<awygle>
"the code is moved into hardware" is an interesting description
<awygle>
i get what they're saying but still
<awygle>
it looks like you might be able to slot cxxrtl into place in this flow where Verilator currently lives?
<awygle>
i guess that wouldn't be hugely useful tho
<whitequark>
why not?
<awygle>
in the context of nmigen it seems like what you'd want is an nmigen frontend, not a cxxrtl middle-end
<whitequark>
ohh, i misunderstood what you wanted
<awygle>
what did you think i wanted? i mgiht want that too :p
<awygle>
hm i'd never heard of "ujprog" either
<whitequark>
awygle: using cxxrtl as a jit backend
<whitequark>
given that it *almost* supports proper separate compilation, not inconceivable
<awygle>
oh, yes, sure
<awygle>
we shoudl do that lol
<awygle>
the more i read this the more interesting cascade is
<awygle>
>> Cascade ... can target [the ULX3S'] reprogrammable fabric to improve virtual clock frequency for most applications.
futarisIRCcloud has joined #nmigen
<whitequark>
at which point does it stop being a JIT compiler and becomes a synthesizer with an ILA?
<whitequark>
i don't quite get it
<awygle>
i _think_ they mean "jit compiler" as "to a bitstream"
<awygle>
i also misunderstood at first
<whitequark>
hrm
<awygle>
but then why verilator
<sorear>
I think they mean it in the sense of "tiered compilation"
<awygle>
*confused*
<whitequark>
okay that *is* interesting
<whitequark>
but also confusing
<sorear>
using a SW sim as tier 1, and PnR as tier 2
<awygle>
actually i think it's
<awygle>
pure SW sim -> verilated compiled -> PnR
<whitequark>
right so they have deopt support, right?
<whitequark>
that's a lot of fun
<sorear>
except that there's no profiling and no reasonable way to split the design anyway, so you just migrate the whole thing when the background compile finishes
<awygle>
"deopt"?
<whitequark>
deoptimization
<sorear>
yes, if I'm reading the readme right they deopt for $printf etc
<awygle>
the "virtualization tasks" section looks like it would be quite nice for my interactive simulator dream
<awygle>
like, it's not quite that, but it's quite similar
Stary has quit [Ping timeout: 246 seconds]
Stary has joined #nmigen
<TD-Linux>
awygle, ujprog is the tool used to program the ulx3s via the ft2232h on board
<TD-Linux>
(it is somewhat difficult to make it work correctly also)

========================================================================

Assignment ::
List every nickname that posts a message in the chat log about Cascade and cxxrtl, leaving out names that only appear in join or quit notices.

Dataset extract ::
========================================================================

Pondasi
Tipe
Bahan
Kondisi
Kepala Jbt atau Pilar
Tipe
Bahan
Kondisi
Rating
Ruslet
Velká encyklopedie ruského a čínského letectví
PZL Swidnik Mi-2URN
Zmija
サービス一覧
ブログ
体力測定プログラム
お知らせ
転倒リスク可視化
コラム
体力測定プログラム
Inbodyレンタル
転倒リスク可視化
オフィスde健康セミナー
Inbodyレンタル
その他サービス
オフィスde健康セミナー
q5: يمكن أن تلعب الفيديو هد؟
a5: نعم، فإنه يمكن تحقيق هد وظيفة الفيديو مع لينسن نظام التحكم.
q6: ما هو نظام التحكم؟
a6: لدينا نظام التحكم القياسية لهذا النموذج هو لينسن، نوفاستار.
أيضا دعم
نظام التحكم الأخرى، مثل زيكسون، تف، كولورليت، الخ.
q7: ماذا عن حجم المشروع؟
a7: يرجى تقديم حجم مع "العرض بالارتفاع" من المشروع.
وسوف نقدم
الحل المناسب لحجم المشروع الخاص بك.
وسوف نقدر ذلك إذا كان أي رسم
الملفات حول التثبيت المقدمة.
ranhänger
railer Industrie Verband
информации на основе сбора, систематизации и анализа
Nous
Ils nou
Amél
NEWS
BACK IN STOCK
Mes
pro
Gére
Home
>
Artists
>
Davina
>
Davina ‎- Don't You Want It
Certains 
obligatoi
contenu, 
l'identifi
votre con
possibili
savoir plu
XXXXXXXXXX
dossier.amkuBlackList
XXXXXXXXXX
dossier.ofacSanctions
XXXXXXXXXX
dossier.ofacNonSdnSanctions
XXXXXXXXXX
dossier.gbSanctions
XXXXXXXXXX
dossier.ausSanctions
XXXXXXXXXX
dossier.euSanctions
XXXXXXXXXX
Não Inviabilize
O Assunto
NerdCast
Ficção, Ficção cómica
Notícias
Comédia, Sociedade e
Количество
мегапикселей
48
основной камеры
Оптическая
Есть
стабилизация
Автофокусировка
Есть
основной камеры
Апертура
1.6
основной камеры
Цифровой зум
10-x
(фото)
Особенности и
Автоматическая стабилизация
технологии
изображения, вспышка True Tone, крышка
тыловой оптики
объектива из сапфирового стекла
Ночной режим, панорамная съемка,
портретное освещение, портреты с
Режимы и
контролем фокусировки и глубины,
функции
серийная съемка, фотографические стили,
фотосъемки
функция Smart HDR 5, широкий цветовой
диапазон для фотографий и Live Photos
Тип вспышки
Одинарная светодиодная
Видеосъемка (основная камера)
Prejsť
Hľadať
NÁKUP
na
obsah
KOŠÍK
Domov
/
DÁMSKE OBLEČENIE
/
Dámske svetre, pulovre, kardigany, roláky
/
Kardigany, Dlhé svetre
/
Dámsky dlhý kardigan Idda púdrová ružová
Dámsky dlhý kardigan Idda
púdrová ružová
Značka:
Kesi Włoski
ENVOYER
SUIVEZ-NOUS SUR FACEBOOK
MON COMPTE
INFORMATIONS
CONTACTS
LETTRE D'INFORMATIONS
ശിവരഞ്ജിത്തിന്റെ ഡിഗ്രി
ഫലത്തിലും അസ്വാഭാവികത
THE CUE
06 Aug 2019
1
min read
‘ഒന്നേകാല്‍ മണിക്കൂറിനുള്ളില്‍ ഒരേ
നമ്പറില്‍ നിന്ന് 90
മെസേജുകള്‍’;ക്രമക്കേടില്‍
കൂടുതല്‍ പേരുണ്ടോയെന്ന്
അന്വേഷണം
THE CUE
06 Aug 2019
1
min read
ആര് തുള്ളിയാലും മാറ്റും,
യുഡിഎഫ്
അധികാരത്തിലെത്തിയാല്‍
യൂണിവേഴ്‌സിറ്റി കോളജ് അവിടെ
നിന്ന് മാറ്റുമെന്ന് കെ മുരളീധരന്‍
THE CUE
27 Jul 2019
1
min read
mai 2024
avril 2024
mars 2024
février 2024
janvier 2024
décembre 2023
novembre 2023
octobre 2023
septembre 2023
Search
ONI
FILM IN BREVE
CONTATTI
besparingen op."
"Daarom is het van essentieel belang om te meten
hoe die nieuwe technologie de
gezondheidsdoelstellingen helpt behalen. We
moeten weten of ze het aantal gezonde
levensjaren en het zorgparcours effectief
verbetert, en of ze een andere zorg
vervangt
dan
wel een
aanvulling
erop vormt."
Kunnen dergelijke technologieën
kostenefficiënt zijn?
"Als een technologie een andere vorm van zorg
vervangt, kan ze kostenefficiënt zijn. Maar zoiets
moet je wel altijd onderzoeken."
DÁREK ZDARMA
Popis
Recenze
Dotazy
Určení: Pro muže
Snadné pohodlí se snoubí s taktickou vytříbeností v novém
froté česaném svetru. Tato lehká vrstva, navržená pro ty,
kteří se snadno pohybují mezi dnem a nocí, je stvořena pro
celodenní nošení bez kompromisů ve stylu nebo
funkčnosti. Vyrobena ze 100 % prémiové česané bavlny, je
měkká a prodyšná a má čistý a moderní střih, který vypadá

========================================================================

Solution below ::
awygle, whitequark, sorear, TD-Linux